In Christian usage this passage has a twofold interest: (1) it is a type of Jesus’ fast in the wilderness and of the Church’s Lenten fast (this passage forms the Old Testament lesson for Friday in the first week of Lent in Lesser Feasts and Fasts of the Episcopal Church); (2) it forms a type of holy communion considered as the food of pilgrims on their way to the mountain of God (it is used as the fifth alternative Old Testament reading for the votive Mass of the Holy Eucharist). On this Sunday it has obviously been chosen to parallel the continuation of the discourse on the bread from heaven in today’s Gospel.
Responsorial Psalm: 34:2-3, 4-5, 6-7, 8-9
Of this psalm the Jerome Biblical Commentary states: "A wisdom psalm, though it is widely classified as a psalm of thanksgiving." Chiefly because of verse 8a, which serves as the refrain ("Taste and see the goodness of the Lord"), this psalm was used in the early Church during the time of communion. It goes suitably with the Old Testament reading and the Gospel today.
This passage continues the parenesis of Ephesians. The baptismal references are again clear (“the Holy Spirit ... in whom you were sealed” and “put away”). Once again, the imperatives are grounded in indicatives.

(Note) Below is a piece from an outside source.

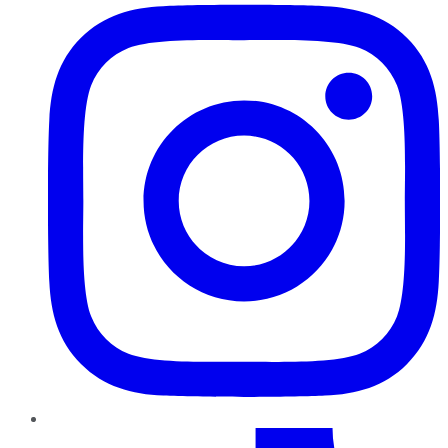
TikTok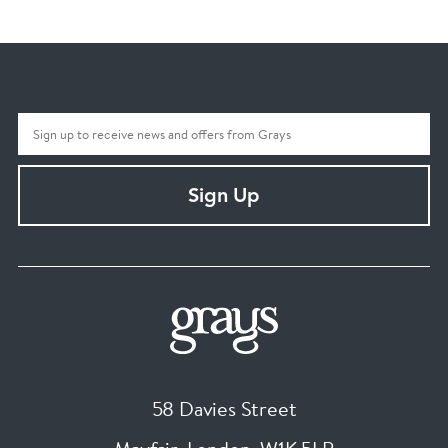
Sign Up
58 Davies Street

Christians are to forgive one another because Christ has forgiven them, and they are to walk in love because Christ loves them with a love that expresses itself in sacrificial terms.
It is interesting to find the “Jews” (usually a symbol for the unbelieving world in the Fourth Gospel) “murmuring” at the discourse on the bread of life, just as the children of Israel did in the wilderness. The use of this same verb can hardly be accidental, and it calls further attention to the manna/Eucharist typology.
They murmur because of another typical Johannine supposed misunderstanding. They know where Jesus came from, they know his parentage. (The reference to Jesus as “son of Joseph” has no relevance to the question of the virginal conception; it simply reflects the undoubted fact that Jesus passed for the son of Joseph, whether this evangelist knew of the virginal conception or not.)
The evangelist has worked in a tradition from the story of Jesus’ rejection in the synagogue at Nazareth as given in the Synoptists.
Jesus’ reply to the misunderstanding asserts that a knowledge of his heavenly origin is possible only to those who are “drawn to him” in faith by the Father. To be drawn is further defined as hearing and learning from the Father.
The earthly origins of Jesus are not denied, but faith sees beyond them to his heavenly origin, just as the Creed asserts not only that Jesus was born of Mary but also that he was conceived by the Holy Spirit. The one level is historical fact, the other a confession of faith.
Faith is not, however, just abstract, notional insight; it involves participating in “eternal life.” Faith is also paradoxical: on the one hand it is a free decision, but on the other hand it involves an element of predestination (the Father must draw believers to the Son).
The great “I am” is repeated twice here: “I am the bread of life” (Jn 6:35) and “I am the living bread which came down from heaven.” Once again there is a typical Johannine repetition of the manna typology (Jn 6:49).
The last clause of John 6:51 introduces for the first time the theme of the flesh of Jesus, which, as we saw last Sunday, may be the beginning of the passage added by the Johannine redactor.